## INPUT DATA
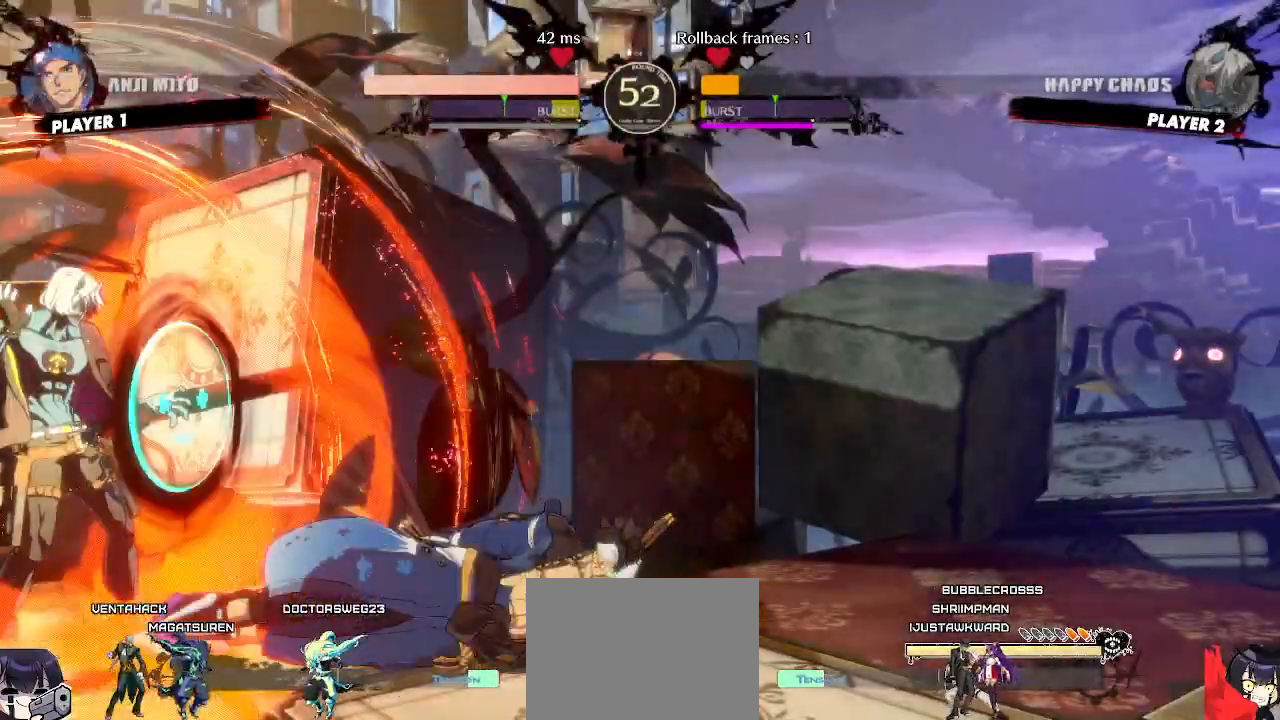
{"dt_ms": 500, "buttons": [], "events": [[183, "DPAD_DOWN", "up"], [367, "DPAD_DOWN", "down"], [400, "DPAD_LEFT", "up"], [450, "DPAD_DOWN", "up"], [450, "DPAD_RIGHT", "down"], [500, "DPAD_RIGHT", "up"]]}
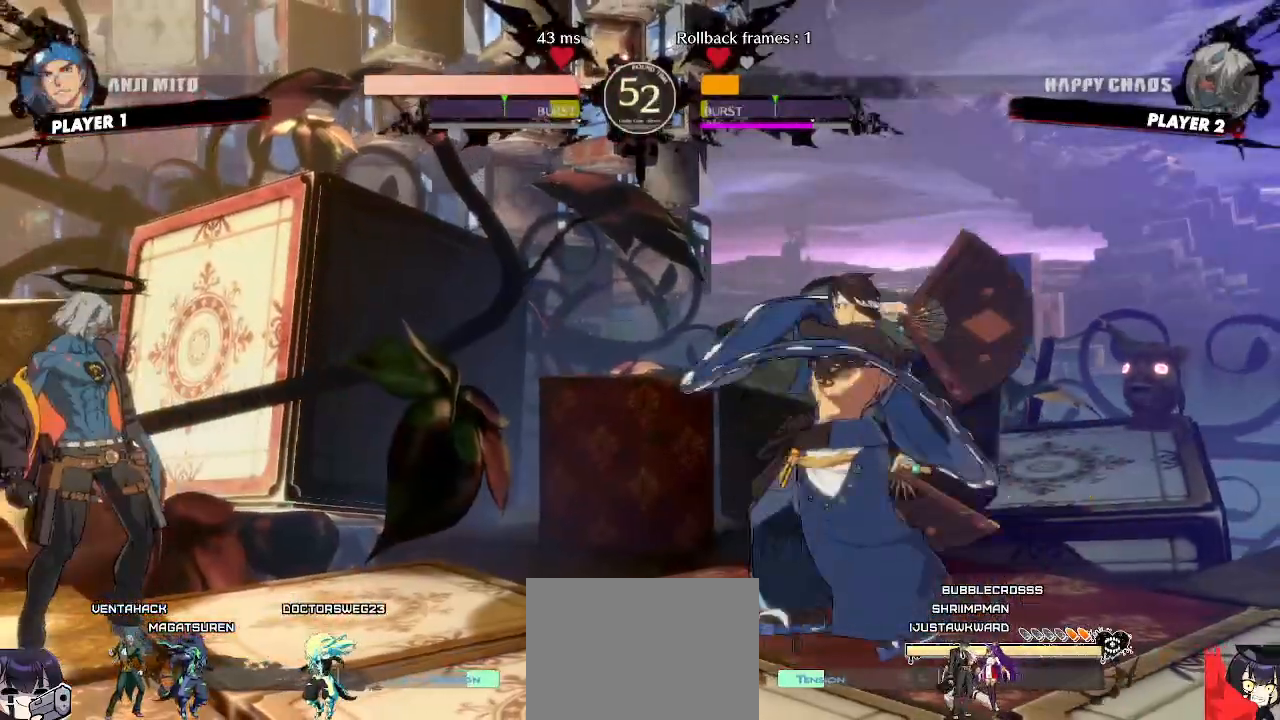
{"dt_ms": 500, "buttons": ["DPAD_DOWN", "DPAD_LEFT"], "events": [[133, "DPAD_LEFT", "down"], [333, "DPAD_DOWN", "down"]]}
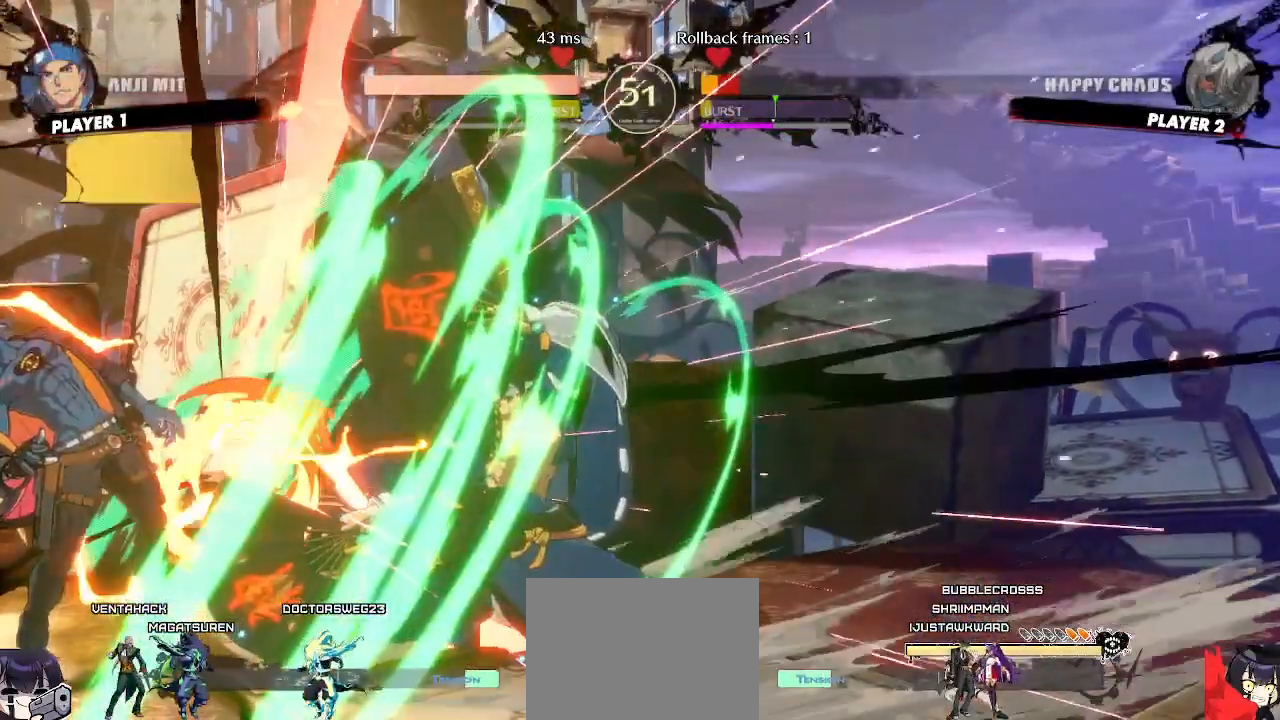
{"dt_ms": 500, "buttons": ["DPAD_DOWN", "DPAD_LEFT"], "events": []}
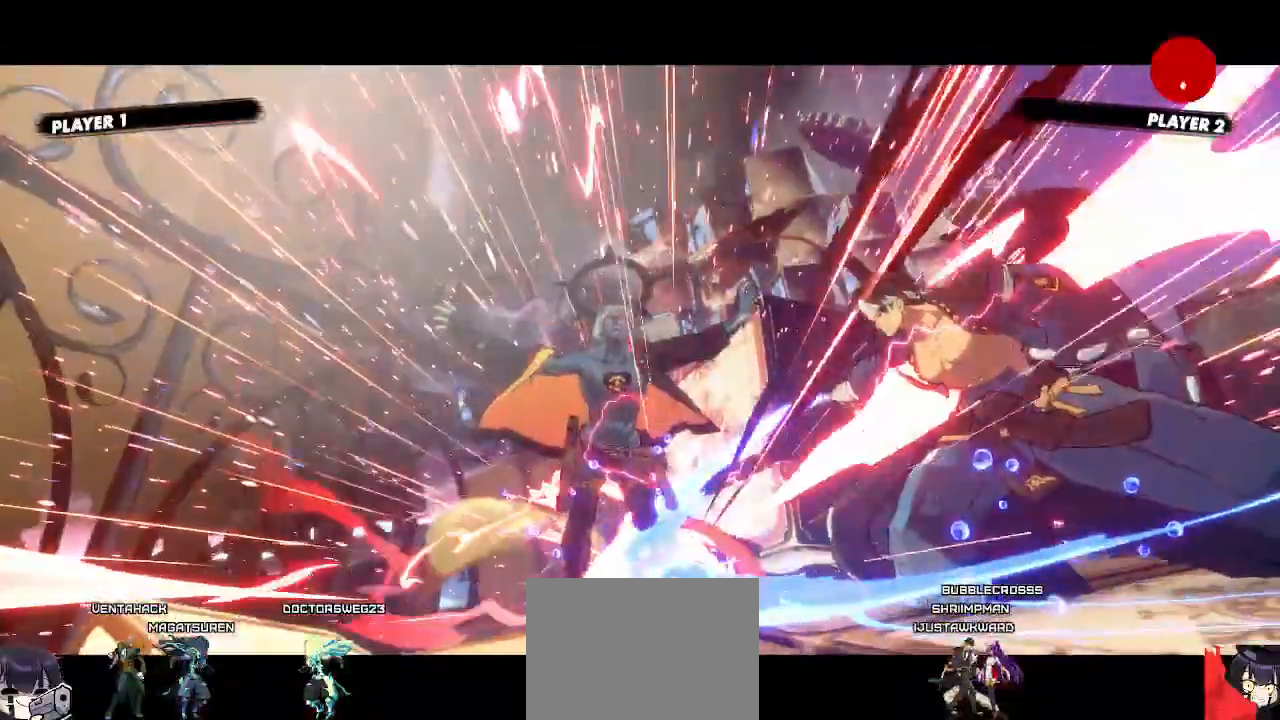
{"dt_ms": 500, "buttons": [], "events": [[67, "DPAD_LEFT", "up"], [83, "DPAD_DOWN", "up"]]}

## WHAT THE TASK ASKS
What you hand back should match the listing exactly, except that no pictures appear.

## TASK SOLUTION
{"dt_ms": 500, "buttons": [], "events": [[183, "DPAD_DOWN", "up"], [367, "DPAD_DOWN", "down"], [400, "DPAD_LEFT", "up"], [450, "DPAD_DOWN", "up"], [450, "DPAD_RIGHT", "down"], [500, "DPAD_RIGHT", "up"]]}
{"dt_ms": 500, "buttons": ["DPAD_DOWN", "DPAD_LEFT"], "events": [[133, "DPAD_LEFT", "down"], [333, "DPAD_DOWN", "down"]]}
{"dt_ms": 500, "buttons": ["DPAD_DOWN", "DPAD_LEFT"], "events": []}
{"dt_ms": 500, "buttons": [], "events": [[67, "DPAD_LEFT", "up"], [83, "DPAD_DOWN", "up"]]}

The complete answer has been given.